(Beginning of RECORDS)

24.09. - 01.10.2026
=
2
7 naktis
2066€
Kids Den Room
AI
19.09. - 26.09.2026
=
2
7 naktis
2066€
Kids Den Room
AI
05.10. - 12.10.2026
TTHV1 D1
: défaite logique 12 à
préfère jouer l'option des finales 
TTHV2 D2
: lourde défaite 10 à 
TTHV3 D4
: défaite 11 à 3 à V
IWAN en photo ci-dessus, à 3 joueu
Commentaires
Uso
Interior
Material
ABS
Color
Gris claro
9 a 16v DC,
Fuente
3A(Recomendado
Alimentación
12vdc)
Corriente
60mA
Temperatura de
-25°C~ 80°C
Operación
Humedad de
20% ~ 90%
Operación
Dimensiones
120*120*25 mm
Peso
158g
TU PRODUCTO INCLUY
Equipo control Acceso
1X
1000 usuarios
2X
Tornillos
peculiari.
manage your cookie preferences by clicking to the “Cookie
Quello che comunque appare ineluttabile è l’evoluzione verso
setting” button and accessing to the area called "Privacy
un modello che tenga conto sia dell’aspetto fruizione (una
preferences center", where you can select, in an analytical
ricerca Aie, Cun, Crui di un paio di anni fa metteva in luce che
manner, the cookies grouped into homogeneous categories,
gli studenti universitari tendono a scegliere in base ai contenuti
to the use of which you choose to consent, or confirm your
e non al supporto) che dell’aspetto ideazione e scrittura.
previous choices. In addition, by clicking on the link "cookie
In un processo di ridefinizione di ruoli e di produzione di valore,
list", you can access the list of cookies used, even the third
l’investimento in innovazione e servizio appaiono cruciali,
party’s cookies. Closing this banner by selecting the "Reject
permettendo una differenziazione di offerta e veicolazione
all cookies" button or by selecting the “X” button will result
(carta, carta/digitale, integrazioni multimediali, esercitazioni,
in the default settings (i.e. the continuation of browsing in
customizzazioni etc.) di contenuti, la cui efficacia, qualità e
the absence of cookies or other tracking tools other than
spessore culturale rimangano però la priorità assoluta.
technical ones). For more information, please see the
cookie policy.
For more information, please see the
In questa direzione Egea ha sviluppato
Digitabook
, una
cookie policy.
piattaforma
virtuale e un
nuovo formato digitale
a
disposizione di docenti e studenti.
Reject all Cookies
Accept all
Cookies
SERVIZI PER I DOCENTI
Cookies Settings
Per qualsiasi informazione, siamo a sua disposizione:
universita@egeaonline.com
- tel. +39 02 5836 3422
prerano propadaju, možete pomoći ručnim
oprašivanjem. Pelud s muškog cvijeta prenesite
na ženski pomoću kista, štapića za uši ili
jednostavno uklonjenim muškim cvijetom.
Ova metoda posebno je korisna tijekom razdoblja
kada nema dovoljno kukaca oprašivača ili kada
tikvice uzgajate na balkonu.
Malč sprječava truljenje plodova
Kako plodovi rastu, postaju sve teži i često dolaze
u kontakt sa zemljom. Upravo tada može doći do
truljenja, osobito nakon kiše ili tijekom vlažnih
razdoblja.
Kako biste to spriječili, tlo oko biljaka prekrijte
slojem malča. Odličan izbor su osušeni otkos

(End of RECORDS)

Your task is to retype the records precisely as they stand.

▶ _RESPONSE TO THE TASK_
24.09. - 01.10.2026
=
2
7 naktis
2066€
Kids Den Room
AI
19.09. - 26.09.2026
=
2
7 naktis
2066€
Kids Den Room
AI
05.10. - 12.10.2026
TTHV1 D1
: défaite logique 12 à
préfère jouer l'option des finales 
TTHV2 D2
: lourde défaite 10 à 
TTHV3 D4
: défaite 11 à 3 à V
IWAN en photo ci-dessus, à 3 joueu
Commentaires
Uso
Interior
Material
ABS
Color
Gris claro
9 a 16v DC,
Fuente
3A(Recomendado
Alimentación
12vdc)
Corriente
60mA
Temperatura de
-25°C~ 80°C
Operación
Humedad de
20% ~ 90%
Operación
Dimensiones
120*120*25 mm
Peso
158g
TU PRODUCTO INCLUY
Equipo control Acceso
1X
1000 usuarios
2X
Tornillos
peculiari.
manage your cookie preferences by clicking to the “Cookie
Quello che comunque appare ineluttabile è l’evoluzione verso
setting” button and accessing to the area called "Privacy
un modello che tenga conto sia dell’aspetto fruizione (una
preferences center", where you can select, in an analytical
ricerca Aie, Cun, Crui di un paio di anni fa metteva in luce che
manner, the cookies grouped into homogeneous categories,
gli studenti universitari tendono a scegliere in base ai contenuti
to the use of which you choose to consent, or confirm your
e non al supporto) che dell’aspetto ideazione e scrittura.
previous choices. In addition, by clicking on the link "cookie
In un processo di ridefinizione di ruoli e di produzione di valore,
list", you can access the list of cookies used, even the third
l’investimento in innovazione e servizio appaiono cruciali,
party’s cookies. Closing this banner by selecting the "Reject
permettendo una differenziazione di offerta e veicolazione
all cookies" button or by selecting the “X” button will result
(carta, carta/digitale, integrazioni multimediali, esercitazioni,
in the default settings (i.e. the continuation of browsing in
customizzazioni etc.) di contenuti, la cui efficacia, qualità e
the absence of cookies or other tracking tools other than
spessore culturale rimangano però la priorità assoluta.
technical ones). For more information, please see the
cookie policy.
For more information, please see the
In questa direzione Egea ha sviluppato
Digitabook
, una
cookie policy.
piattaforma
virtuale e un
nuovo formato digitale
a
disposizione di docenti e studenti.
Reject all Cookies
Accept all
Cookies
SERVIZI PER I DOCENTI
Cookies Settings
Per qualsiasi informazione, siamo a sua disposizione:
universita@egeaonline.com
- tel. +39 02 5836 3422
prerano propadaju, možete pomoći ručnim
oprašivanjem. Pelud s muškog cvijeta prenesite
na ženski pomoću kista, štapića za uši ili
jednostavno uklonjenim muškim cvijetom.
Ova metoda posebno je korisna tijekom razdoblja
kada nema dovoljno kukaca oprašivača ili kada
tikvice uzgajate na balkonu.
Malč sprječava truljenje plodova
Kako plodovi rastu, postaju sve teži i često dolaze
u kontakt sa zemljom. Upravo tada može doći do
truljenja, osobito nakon kiše ili tijekom vlažnih
razdoblja.
Kako biste to spriječili, tlo oko biljaka prekrijte
slojem malča. Odličan izbor su osušeni otkos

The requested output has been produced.